A Narrative Of Healing
While the locals of Odisha have doubtless emerged as the uncrowned heroic protagonists of this dreadful saga – as also marked in the Honourable PM’s laudatory note – the least we can do is to not rush into casting the villains of this tragedy. In this moment of national distress, we need to hear the truth in a tongue that can help us heal and remedy our collective lapses.
One way to disseminate the semblance of a means of healing – for the deceased passengers’ families, the algorithms of whose lives and memories lie agonisingly altered, and those who are raising questions on the railways’ administrative efficiency – is to ascertain whether the horrible crash was not the outcome of the administration’s inattention but that of a sabotage. The Railway ministry, on Sunday, jointly attributed the crash to “a change made in the electronic interlocking and point machine,” overruling the possibility of a signal malfunctioning. The Prime Minister too has promised the strictest punishment for the guilty.
There is merit in a willing suspension of disbelief towards the ministry’s claims, since it is not fiery questions hurled at the railways but a belief that the fourth-largest railway network in the world did not let its people down that can help us draw a breath of sobriety at this wounded juncture.
Beyond Spectatorial Approach
But when the sorrow has sobered down, questions pertaining to the institutional challenges confronting the railways, may continue to linger. How well we pose these before the powers that be may determine whether we want to be the spectators of a green-flag signalling of euphoric railway projects or responsibly vigilant citizens for our own sakes and that of the railways.

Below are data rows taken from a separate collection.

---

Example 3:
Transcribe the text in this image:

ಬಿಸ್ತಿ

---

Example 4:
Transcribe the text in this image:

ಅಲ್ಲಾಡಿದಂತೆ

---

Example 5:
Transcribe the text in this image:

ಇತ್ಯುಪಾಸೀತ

The frequency of railway derailments has come down progressively since 2000, and particularly since 2014. Beginning with a record of railway casualties touching 300, annually, in around 2000, in 2020, India recorded a two-year period of zero railway casualties. By 2019, India had reformed thousands of unguarded railway crossings, increased its underpasses and frequency of signal conductors. Nevertheless, about 98 percent of British India’s railroads were constructed between 1870 and 1930, leaving a rail system that is potentially still in need of greater professionalisation and infrastructure reforms.

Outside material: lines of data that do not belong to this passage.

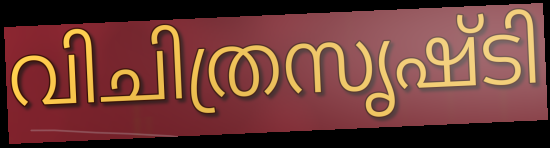
വിചിത്രസൃഷ്ടിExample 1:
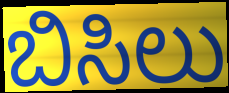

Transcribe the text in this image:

ಬಿಸಿಲು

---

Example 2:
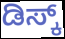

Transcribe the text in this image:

ಡಿಸ್ಕ್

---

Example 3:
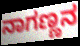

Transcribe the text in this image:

ನಾಗಣ್ಣನ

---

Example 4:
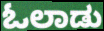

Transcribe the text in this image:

ಓಲಾಡು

This is not least because the 2022 report by the Comptroller and Auditor General (CAG), Derailment in Indian Railways claims that close to 70 percent of railway accidents during 2017-2021 were attributable to derailments – what occurred before the collision at Bahanaga Bazar on Friday. The CAG report also indicates a systemic underutilisation of funds from the Rashtriya Rail Sanraksha Kosh (est. 2017-18), noting a downward trend between 2018 and 2020 in the funds allocated for track modernisation.
Heeding Premonitions
Problems of understaffing and surrendering of railway allocated funds do not get adequately highlighted in the citizen’s imagination amidst celebrations of a technological nationalism aided by the government’s otherwise praiseworthy initiatives on bullet trains, superfast trains and pilgrimage circuits. Furthermore, while the anti-collision system (Kavach) has been in the works since at least 2011, it is yet to become operational on many sections of major routes like the Delhi-Howrah and Delhi-Mumbai sections, come 2024.

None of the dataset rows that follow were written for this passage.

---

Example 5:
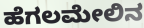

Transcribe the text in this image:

ಹೆಗಲಮೇಲಿನ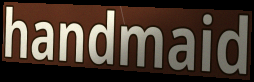
handmaidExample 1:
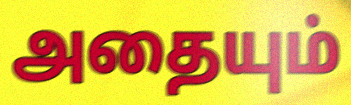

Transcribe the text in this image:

அதையும்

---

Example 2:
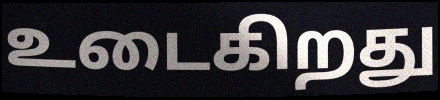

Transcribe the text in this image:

உடைகிறது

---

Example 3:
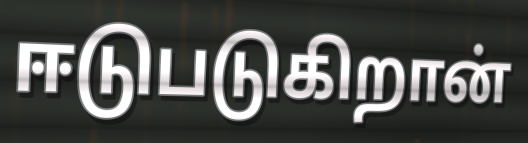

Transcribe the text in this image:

ஈடுபடுகிறான்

Perhaps what will come to haunt us the most are the premonitory warnings of flaws in the signalling system that were reported in February 2023, in Hosadurga, from an incident that was uncannily similar to the one that occurred near Balasore. Following the February incident – in which the locomotive pilot was agile enough to apply brakes and avert a clash – the chief operating manager of the Southwestern Railway had informed the ministry about deficiencies in the signalling system, whose failure could lead to more hazardous reprisals.
One way to heed the premonitions that came our way – en route to the disaster that we are still sorely coping with – is to stand with the Ministry of Railways and seek earnest accountability from our ministers and bureaucrats rather than demanding their resignations or distracting them from the fundamental goal of equitable reforms in the railways or letting populism lure them into celebrity projects.
Arup K. Chatterjee is a Professor at OP Jindal Global University, and the author of The Great Indian Railways (2018), Indians in London: From the Birth of the East India Company and Independent India (2021), and Adam's Bridge (2024). Views are personal, and do not represent the stand of this publication.